### PROBLEM TO WORK ON
Answer these questions from the post about Bank of America's new short sale authorization form:
(a) As of what date is the new form reportedly mandatory on all Bank of America short sale files?
(b) What name does Bank of America N.A. use for itself in the new form?
(c) What three things does the post say can create a legal duty?
=== TEXT TO READ ===
Monday, April 2nd, 2012 at 11:06am

Agents Face High Risks with Bank of America New TPA

Posted by Ron Ballard

Real estate agents (and attorneys) soon will be held legally responsible for reading the corporate mind of Bank of America. Fortunately for everyone else, they will not be allowed to even communicate with Bank of America, much less be required to read its mind. Unfortunately, all of this will further harm distressed borrowers and suffering neighborhoods by discouraging short sales and increasing foreclosures.

This all results from a new “Third Party Authorization” form (TPA) which reportedly is mandatory on all Bank of America short sale files as of April 14, 2012.

It’s also time to add another acronym to your spell checker:  BANA. No, it’s not a miniature version of a yellow tropical fruit. Bank of America N.A. now refers to itself as “BANA” in the new TPA. The TPA is required for anyone (referred to as a “designated representative”) to communicate with BANA in connection with short sales.

In mid-March clients started contacting me about this new form and are wondering if they should stop handling short sales. Frankly, I think so. There’s now too much risk.

New Liability for Mind Reading

The new TPA makes real estate agents, brokers and attorneys (the only people who will be allowed to communicate with BANA, more on that later) personally liable if they “knowingly misrepresent or omit to state, any material fact in order to induce the Borrower(s), BANA, the lender, the investor or the insurer to agree to the terms of a Short Sale that the Borrower(s),  BANA, the lender the investor of the insurer would not have agreed to had all material facts been known” [exact verbiage carefully transcribed to preserve grammatical and punctuation errors].

This unintelligible, overly broad verbiage imposes sweeping, new legal liabilities beyond common law and most, if not all, State and Federal statutes. Ordinarily, one is not liable for failing to omit stating a fact unless there is a legal duty to do so. A legal duty is created by a special relationship (typically, a “fiduciary” relationship), statute (such as in the Transfer Disclosure Statement) or court cases.
=== GIVEN DATA ===
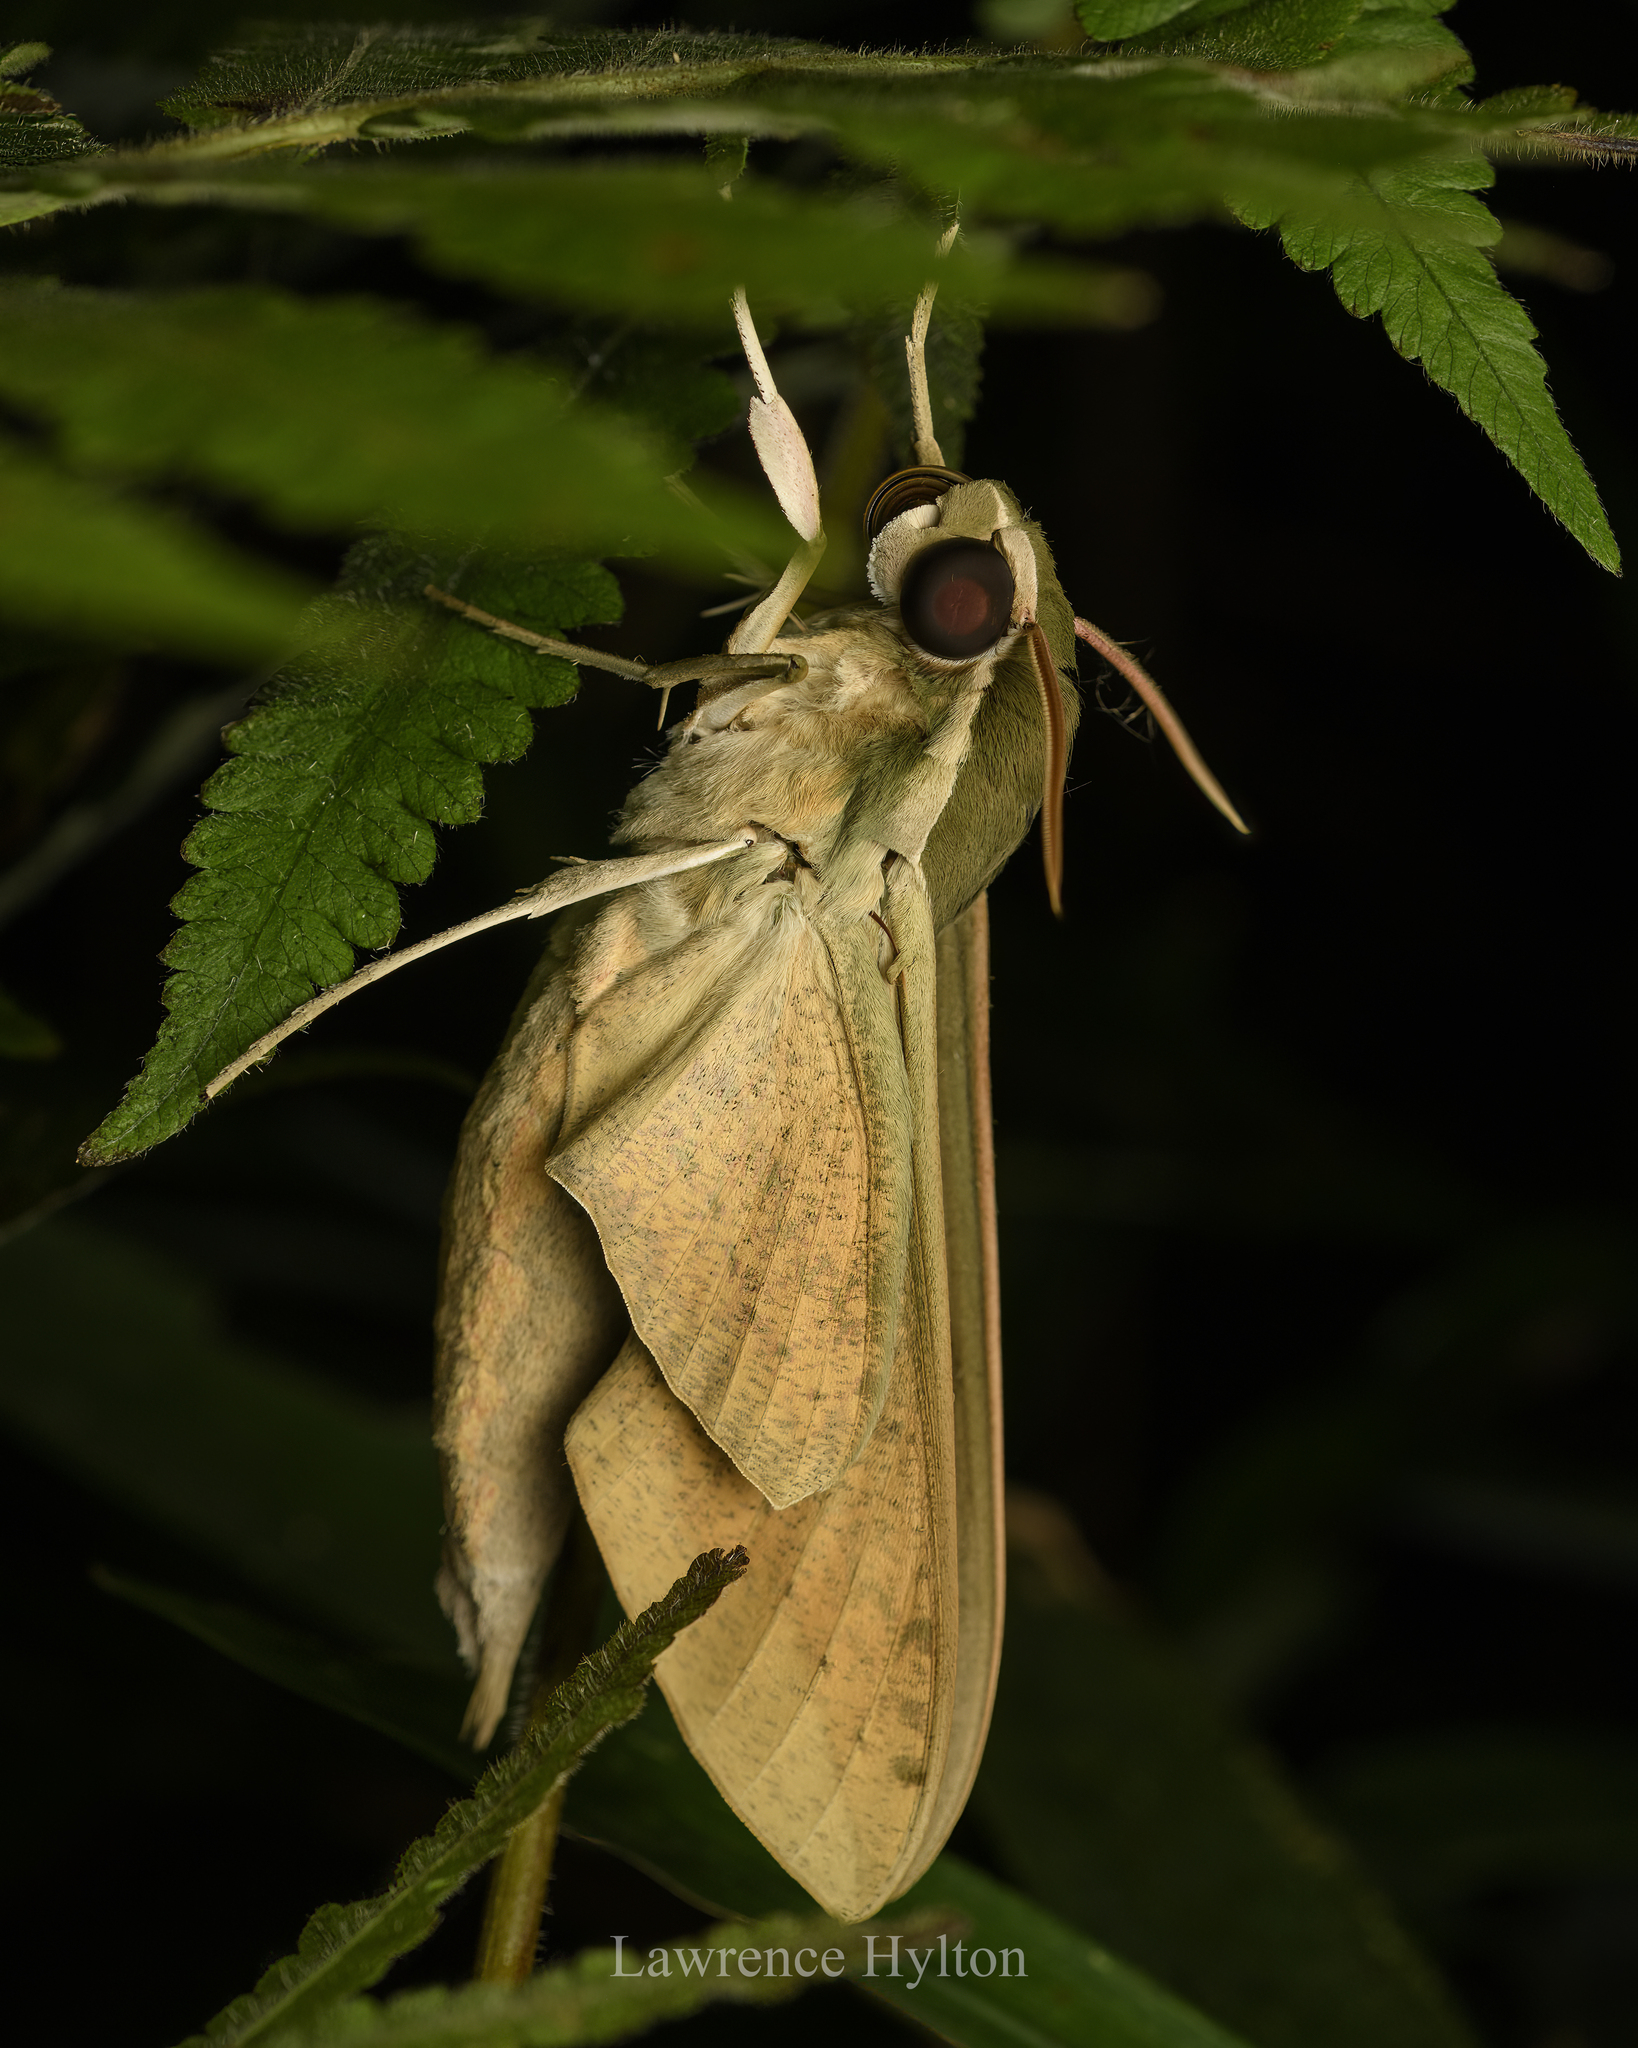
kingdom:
===
### SOLUTION FOR THIS TASK
(a) April 14, 2012
(b) BANA
(c) A special relationship (typically a fiduciary one), a statute, or court cases